Metabolite regulation of heat shock protein levels.

Abstract

When murine L929 cells are briefly exposed to elevated temperature (43.degree. C) they preferentially synthesize heat shock proteins (HSP) of MW 85,000 and 69,000. By the criteria of 2-dimensional polyacrylamide gel electrophoresis and partial proteolytic peptide mapping, the MW 85,000 HSP is indistinguishable from the major cytoplasmic protein whose synthesis and intracellular level were shown previously to be suppressed by glucose deprivation. The mechanism regulating the MW 85,000 HSP levels is quite sensitive, operating in the range of 0-50 .mu.M glucose. In glucose-free medium, synthesis is at first suppressed but returns to a high level after 3 days at levels of the protein decrease.
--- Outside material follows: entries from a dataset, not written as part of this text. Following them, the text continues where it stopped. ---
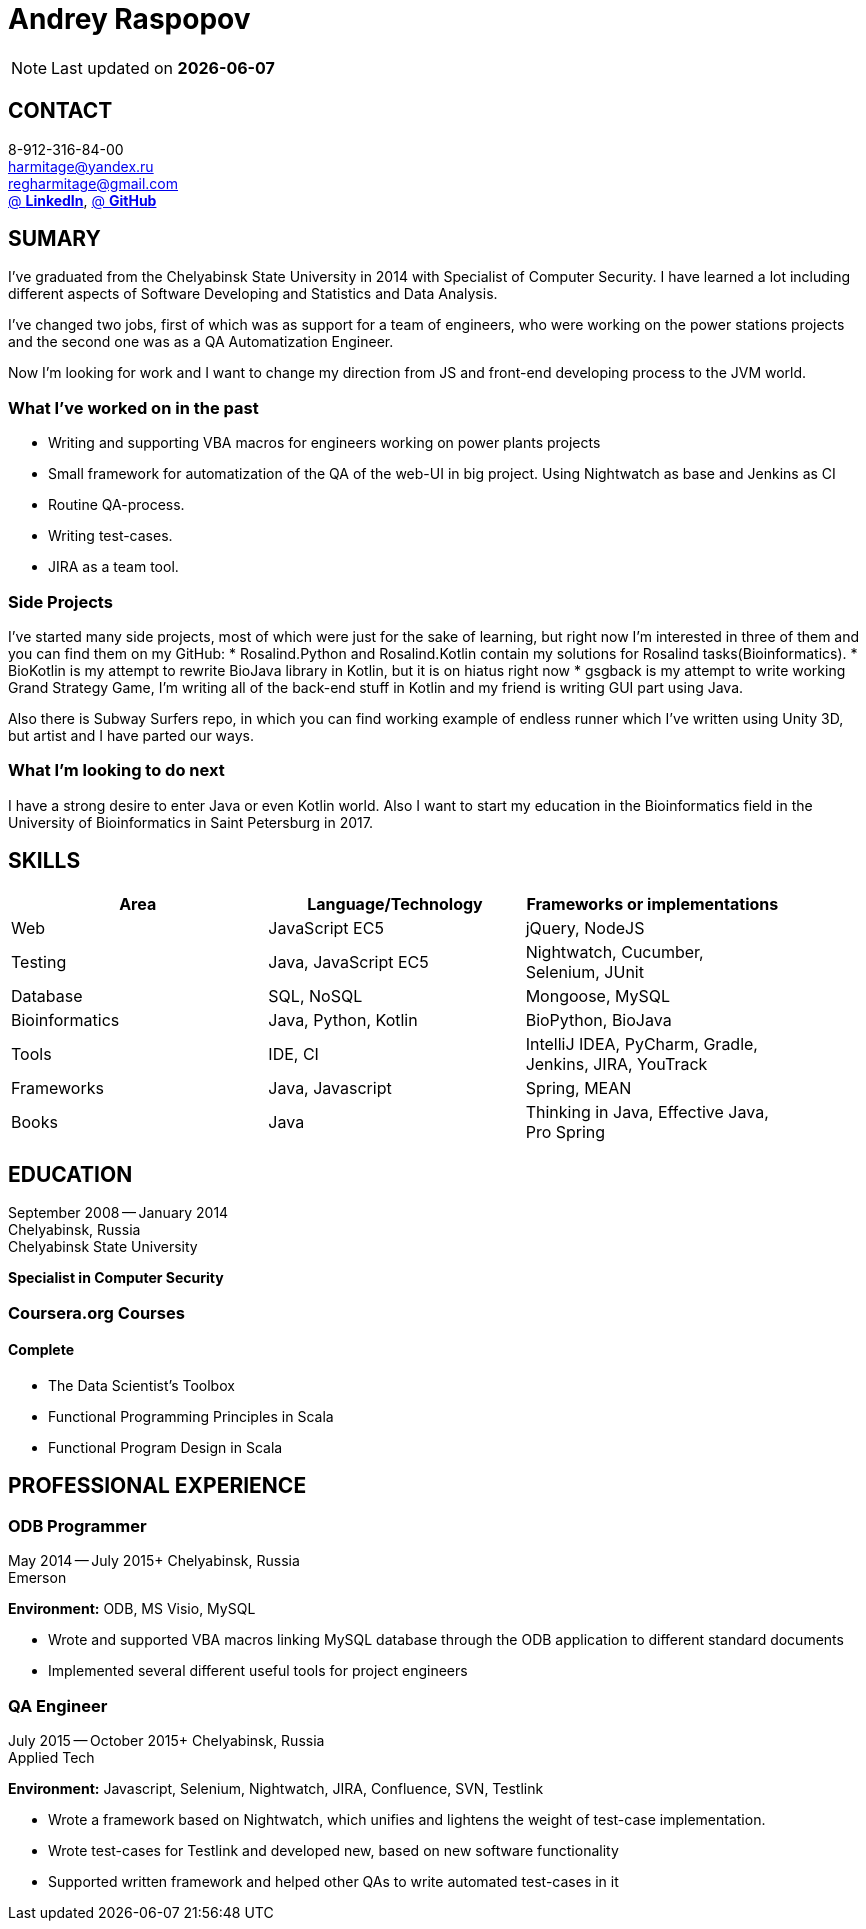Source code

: = Andrey Raspopov
:published_at: 2016-09-04

NOTE: Last updated on *{docdate}*

== CONTACT
8-912-316-84-00 +
mailto:harmitage@yandex.ru[] +
mailto:regharmitage@gmail.com[] +
https://linkedin.com/in/harmitage[@ *LinkedIn*],
https://github.com/harmitage[@ *GitHub*] +

== SUMARY
I've graduated from the Chelyabinsk State University in 2014 with Specialist of Computer Security. I have learned a lot including different aspects of Software Developing and Statistics and Data Analysis.

I've changed two jobs, first of which was as support for a team of engineers, who were working on the power stations projects and the second one was as a QA Automatization Engineer.

Now I'm looking for work and I want to change my direction from JS and front-end developing process to the JVM world.

=== What I’ve worked on in the past

* Writing and supporting VBA macros for engineers working on power plants projects
* Small framework for automatization of the QA of the web-UI in big project. Using Nightwatch as base and Jenkins as CI
* Routine QA-process.
* Writing test-cases.
* JIRA as a team tool.

=== Side Projects

I've started many side projects, most of which were just for the sake of learning, but right now I'm interested in three of them and you can find them on my GitHub:
* Rosalind.Python and Rosalind.Kotlin contain my solutions for Rosalind tasks(Bioinformatics).
* BioKotlin is my attempt to rewrite BioJava library in Kotlin, but it is on hiatus right now
* gsgback is my attempt to write working Grand Strategy Game, I'm writing all of the back-end stuff in Kotlin and my friend is writing GUI part using Java.

Also there is Subway Surfers repo, in which you can find working example of endless runner which I've written using Unity 3D, but artist and I have parted our ways.


=== What I'm looking to do next

I have a strong desire to enter Java or even Kotlin world. Also I want to start my education in the Bioinformatics field in the University of Bioinformatics in Saint Petersburg in 2017.

== SKILLS

[align="center",cols="3",width="90%",options="header"]
|====
|[big]#*Area*#|[big]#*Language/Technology*#|[big]#*Frameworks or implementations*#
|Web|JavaScript EC5|jQuery, NodeJS
|Testing|Java, JavaScript EC5|Nightwatch, Cucumber, Selenium, JUnit
|Database|SQL, NoSQL|Mongoose, MySQL
|Bioinformatics|Java, Python, Kotlin|BioPython, BioJava
|Tools|IDE, CI| IntelliJ IDEA, PyCharm, Gradle, Jenkins, JIRA, YouTrack
|Frameworks|Java, Javascript| Spring, MEAN
|Books| Java | Thinking in Java, Effective Java, Pro Spring
|====

== EDUCATION
September 2008 -- January 2014 +
Chelyabinsk, Russia +
Chelyabinsk State University +

*Specialist in Computer Security*

=== Coursera.org Courses

==== Complete ====
* The Data Scientist's Toolbox
* Functional Programming Principles in Scala
* Functional Program Design in Scala


== PROFESSIONAL EXPERIENCE

=== ODB Programmer
May 2014 -- July 2015+
Chelyabinsk, Russia +
Emerson +

*Environment:* ODB, MS Visio, MySQL

* Wrote and supported VBA macros linking MySQL database through the ODB application to different standard documents
* Implemented several different useful tools for project engineers

=== QA Engineer
July 2015 -- October 2015+
Chelyabinsk, Russia +
Applied Tech +

*Environment:* Javascript, Selenium, Nightwatch, JIRA, Confluence, SVN, Testlink

* Wrote a framework based on Nightwatch, which unifies and lightens the weight of test-case implementation.

* Wrote test-cases for Testlink and developed new, based on new software functionality

* Supported written framework and helped other QAs to write automated test-cases in it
Synthesis and level of the MW 69,000 HSP also were affected by glucose deprivation, but this protein appeared to be a complex of several isoelectric and MW species, so the effects were not as dramatic. Chase experiments show that the half-lives of both the MW 85,000 and MW 69,000 HSP are reduced by a factor of 2.0-2.5 after 5 days of glucose deprivation. The half-life of the MW 69,000 HSP also was reduced by glutamine deprivation, whereas that of the MW 85,000 HSP was essentially unaffected. This increase in turnover appears to be sufficient to account for the reduced intracellular level, thus suggesting that glucose sustains high HSP levels mainly by decreasing degradation of the proteins. Although the function of the HSP is not known, these data support the concept that they have important roles in the general cellular economy and do not function merely as stress proteins.